I don't know why so often, the immediate reaction to legitimate criticism of this wart in Go is to argue against exceptions, even when nobody has even brought up exceptions as an alternative.
In fact, Either/Maybe can function like safer versions of both paradigms: Functors allow you to build a program of many functions that will terminate with 'Nothing' or 'Either l' as long as any one of them experiences an error, without thinking about errors, and it still lets you explicitly handle any errors if you want to, this time on the sum type Maybe or Either, meaning that you usually handle both the error and non-error case, or receive a compiler warning.
I agree that, probably universally, the people who fervently argue for either exceptions or explicit Go-style error handling don't know about Maybe/Either/Result. Then again, all this is pretty much impossible to replicate in Go.
Thank you for mentioning this. It's frustrating that every time someone complains about Go's error-handling style, the first assumption is that the complainer then necessarily has to prefer exceptions. In truth, errors-as-values are very elegant in languages like Haskell IMO. And errors-as-values are not at all something that Go has managed to put back on the roadmap in a modern language against the grain of everyone else (the "exception people") as many seem to imply, including Rob Pike in his "errors as values" article.
Option types are nice. The fourth way (and I think the best) is supervision trees, though this is more applicable when you have multiple units of execution... which Go does, so not having something similar out of the box seems strange.

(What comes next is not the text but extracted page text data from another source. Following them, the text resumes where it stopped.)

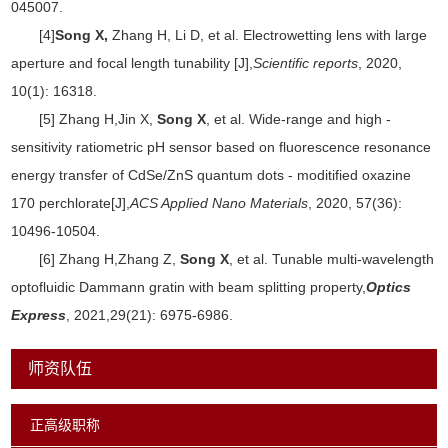
045007.
[4]
Song X,
Zhang H, Li D, et al. Electrowetting lens with large
aperture and focal length tunability [J],
Scientific reports
, 2020,
10(1): 16318.
[5] Zhang H,Jin X,
Song X
, et al. Wide-range and high -
sensitivity ratiometric pH sensor based on fluorescence resonance
energy transfer of CdSe/ZnS quantum dots - moditified oxazine
170 perchlorate[J],
ACS Applied Nano Materials
, 2020, 57(36):
10496-10504.
[6] Zhang H,Zhang Z,
Song X
, et al. Tunable multi-wavelength
optofluidic Dammann gratin with beam splitting property,
Optics
Express
, 2021,29(21): 6975-6986.
师资队伍
正高级职称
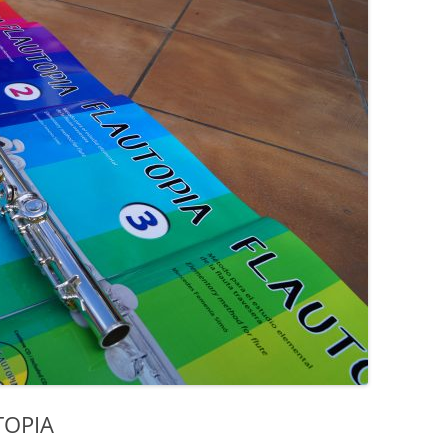
TOPIA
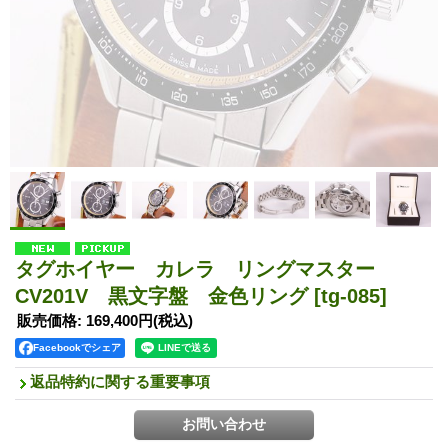
タグホイヤー カレラ リングマスター
CV201V 黒文字盤 金色リング
[tg-085]
販売価格
:
169,400円
(税込)
Facebookでシェア
返品特約に関する重要事項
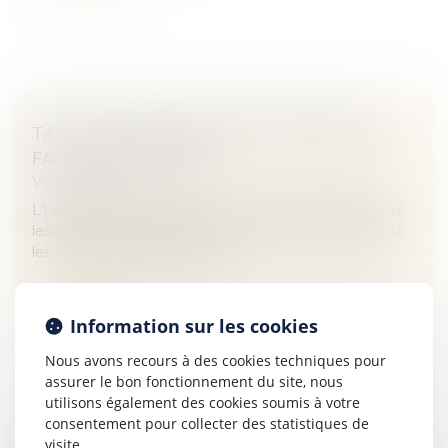
TANT QUE L'HÉRITAGE EST INCERTAIN, IL
FAUT L'ENTRETENIR
Veille juridique
L'héritier, dont l'héritage est contesté, doit entretenir
les biens en cause pour le cas où il devrait finalement
les rendre à quelqu'un d'autre.
Lire la suite
Information sur les cookies
Nous avons recours à des cookies techniques pour
assurer le bon fonctionnement du site, nous
utilisons également des cookies soumis à votre
consentement pour collecter des statistiques de
UNE CHARTE POUR ÉVITER LA SÉPARATION
visite.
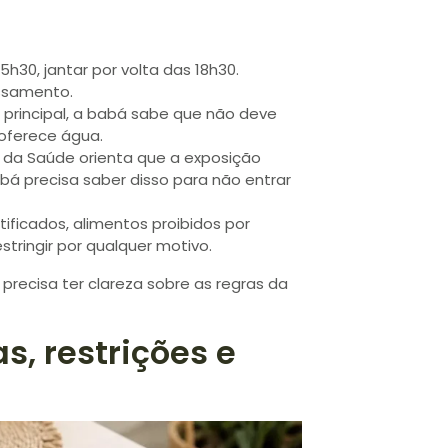
15h30, jantar por volta das 18h30.
essamento.
o principal, a babá sabe que não deve
 oferece água.
io da Saúde orienta que a exposição
bá precisa saber disso para não entrar
tificados, alimentos proibidos por
stringir por qualquer motivo.
precisa ter clareza sobre as regras da
s, restrições e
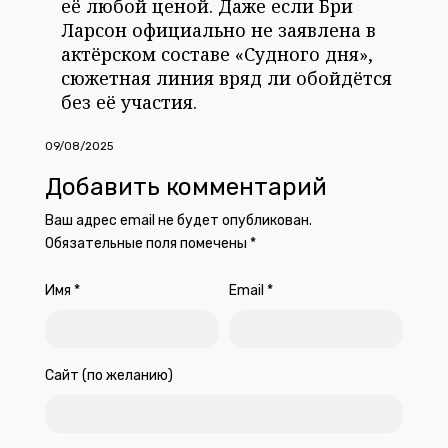
её любой ценой. Даже если Бри
Ларсон официально не заявлена в
актёрском составе «Судного дня»,
сюжетная линия вряд ли обойдётся
без её участия.
09/08/2025
Добавить комментарий
Ваш адрес email не будет опубликован.
Обязательные поля помечены
*
Имя
*
Email
*
Сайт (по желанию)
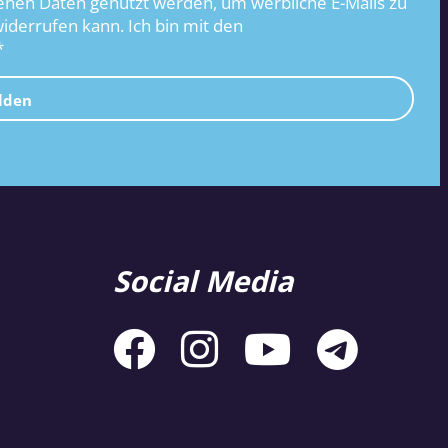
nen Daten genutzt werden, um werbliche E-Mails zu
widerrufen kann. Ich bin mit den
*
lden
Social Media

That said, even something as simple as errors being literal values that you can pattern match on is surprisingly versatile. Exceptions don't necessarily have to be awful weights that spill down all over the call stack, either. They can be distilled to a more basic catch/throw mechanism for shuffling around error properties and states.
Personally I love option types but working on a large Scala project at the moment it sometimes results in non ideal behaviour from developers especially those coming from the Java world.
What I've seen a lot of is swallowing of errors. For example readFromFile().orElse("") where there is no indication from an outsider that anything wrong happened. A cool feature would be logging any instance of when orElse was the result.
Would be curious how these work in other languages.
The trick is to make it very ergonomic to return the error. I thought Scala had do notation to make this the case. In Rust, the try! macro (which returns on error) is shorter than almost any other way to handle an error, so people usually use that.
I don't know why so often, the immediate reaction to legitimate criticism of this wart in Go is to argue against exceptions, even when nobody has even brought up exceptions as an alternative.